Si la veille on avait tenu le timing de cinq heures pour Siegfried, commencer le dimanche 16h30 pour le Götterdämmerung a mené vers les 22 heures du soir. Bien plus de monde dans la salle, cette fois. Un simple décalage de places au second balcon de côté, bien sage, et de plus en plus central au fil des entractes et des départs — résolvant le problème de savoir quel surtitrage regarder —, a révélé un étrange phénomène : on entend mieux au dessus des tubas wagnériens que depuis des places bien plus chères. Avec les nouveaux réflecteurs, l’équation est encore plus complexe pour connaître a priori les places (probablement plus nombreuses qu’avant) où l’on entend bien, dans cette salle diabolique…

On retrouve évidemment le Mariinsky et Gergiev (avec son cure-dent de circonstance).
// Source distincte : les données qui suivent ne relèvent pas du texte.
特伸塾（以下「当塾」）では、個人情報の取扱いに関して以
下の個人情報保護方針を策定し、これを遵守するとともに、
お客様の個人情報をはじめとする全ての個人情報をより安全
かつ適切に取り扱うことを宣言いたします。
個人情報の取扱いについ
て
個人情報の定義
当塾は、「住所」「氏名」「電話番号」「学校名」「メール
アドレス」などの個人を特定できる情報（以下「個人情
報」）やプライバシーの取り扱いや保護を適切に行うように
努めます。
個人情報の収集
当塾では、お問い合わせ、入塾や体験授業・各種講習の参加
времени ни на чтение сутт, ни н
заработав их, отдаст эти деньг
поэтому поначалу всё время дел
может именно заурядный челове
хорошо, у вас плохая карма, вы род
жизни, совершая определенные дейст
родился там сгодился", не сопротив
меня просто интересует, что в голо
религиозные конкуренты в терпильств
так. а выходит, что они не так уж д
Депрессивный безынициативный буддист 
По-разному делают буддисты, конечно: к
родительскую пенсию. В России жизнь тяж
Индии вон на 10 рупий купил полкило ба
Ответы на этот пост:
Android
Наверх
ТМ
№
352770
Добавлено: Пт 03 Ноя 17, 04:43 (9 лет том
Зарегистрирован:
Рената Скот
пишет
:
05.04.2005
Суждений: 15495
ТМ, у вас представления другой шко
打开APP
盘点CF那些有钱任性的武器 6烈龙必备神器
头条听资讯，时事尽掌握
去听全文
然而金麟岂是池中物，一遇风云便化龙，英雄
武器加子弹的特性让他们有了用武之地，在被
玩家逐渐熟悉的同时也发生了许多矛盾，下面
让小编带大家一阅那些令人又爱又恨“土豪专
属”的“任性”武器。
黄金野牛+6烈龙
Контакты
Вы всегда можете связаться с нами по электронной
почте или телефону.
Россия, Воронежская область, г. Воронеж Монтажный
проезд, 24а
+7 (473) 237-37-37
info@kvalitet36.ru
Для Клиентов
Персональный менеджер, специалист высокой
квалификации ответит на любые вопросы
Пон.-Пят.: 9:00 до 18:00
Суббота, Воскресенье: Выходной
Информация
Il y a encore du mercato sur la distribution : on retrouve la Brünnhilde originale, Tatiana Pavlovskaya (qui déplaît quelque peu à mon binôme découvreuse de Wagner à cause de son yaourt, mais il faut bien avouer qu’elle a un sacré coffre !), et celle de la veille, Elena Stikhina, devient Gutrune : quelque part, en considérant le scénario et le duo amoureux de la veille, ça a du sens… Puisqu’on en est aux chaises musicales, Evgeny Nikitin devient Gunther, Mikhaïl Petrenko prend le rôle de Hagen. Il est vrai que dans le Crépuscule des Dieux, il n’y a déjà plus aucun rôle de Dieu ! On retrouve en revanche les trois Nornes filles du Rhin (Woglinde/Wellgunde/Flosshilde : Zhanna Dombrovskaya, Irina Vasilieva et Ekaterina Sergeeva). Roman Burdenko est le plus stable dans son rôle d’Alberich, et il me semble que c’était aussi déjà Olga Savova en Waltraute.

On retrouve surtout Mikhaïl Vekua en Siegfried, qui n’a pas du tout la tête du rôle (petit chauve) mais le tient très bien. On sent parfaitement l’hubris du succès qui l’amène, un peu simplet qu’il est, à se faire promener par Gunther et Hagen comme une buse. On soupçonne de plus en plus Brünnhilde d’être une INFJ, ce qui expliquerait par ailleurs qu’elle finisse par tout brûler — elle comprise, et même son pauvre canasson qui n’a rien demandé à personne.

C’était formidable.

suite-demi-ring : épisode 2

Après les 2 premiers épisodes en demi-ring d’avril, l’Orchestre du Mariinsky et son Valery Gergiev à la direction étaient de retour pour un deuxième week-end, avec le gros morceau : Siegfried le samedi, Crépuscule le dimanche. Siegfried, c’est très long, et quand on commence à 19h, on est assuré de terminer à minuit passé, ce qui n’est pas bien pratique pour retourner chez soi depuis la Philharmonie. L’épisode est probablement pour les purs wagnériens, et donc la salle était moins remplie : c’était même fort aisé de se replacer au parterre.

Evgeny Nikitin, reprenant le rôle du Wanderer, était bien plus à l’aise cette fois — il avait marqué les esprits par son déraillement en fin de Walkyrie. Andreï Popov fait du Mime, mais c’est son interlocuteur Mikhaïl Vekua en Siegfried qui assure surtout le show (ça tombe bien, il est de quasiment toutes les scènes). Il y a eu un peu de mercato, mais c’est bien Roman Burdenko qui reprend le désormais petit rôle d’Alberich ; on retrouve aussi à nouveau Mikhaïl Petrenko et sa grosse voix généreuse pour Fafner, comme dans l’Or du Rhin. Je n’avais pas noté si Zlata Bulycheva avait déjà le rôle d’Erda. Ce qui est certain est que Elena Stikhina fait une superbe Brünnhilde — alors qu’elle était Sieglinde la fois précédente. Son duo d’amour final était sublime. Et quelle belle femme !

Mais LA révélation, c’était le zozio (aka Waldvogel), Anna Denisova : déjà, elle est vraiment gaulée comme un moineau, mais en plus elle chante avec une voix puissante et cristaline. Un grand Wagner comme on aime.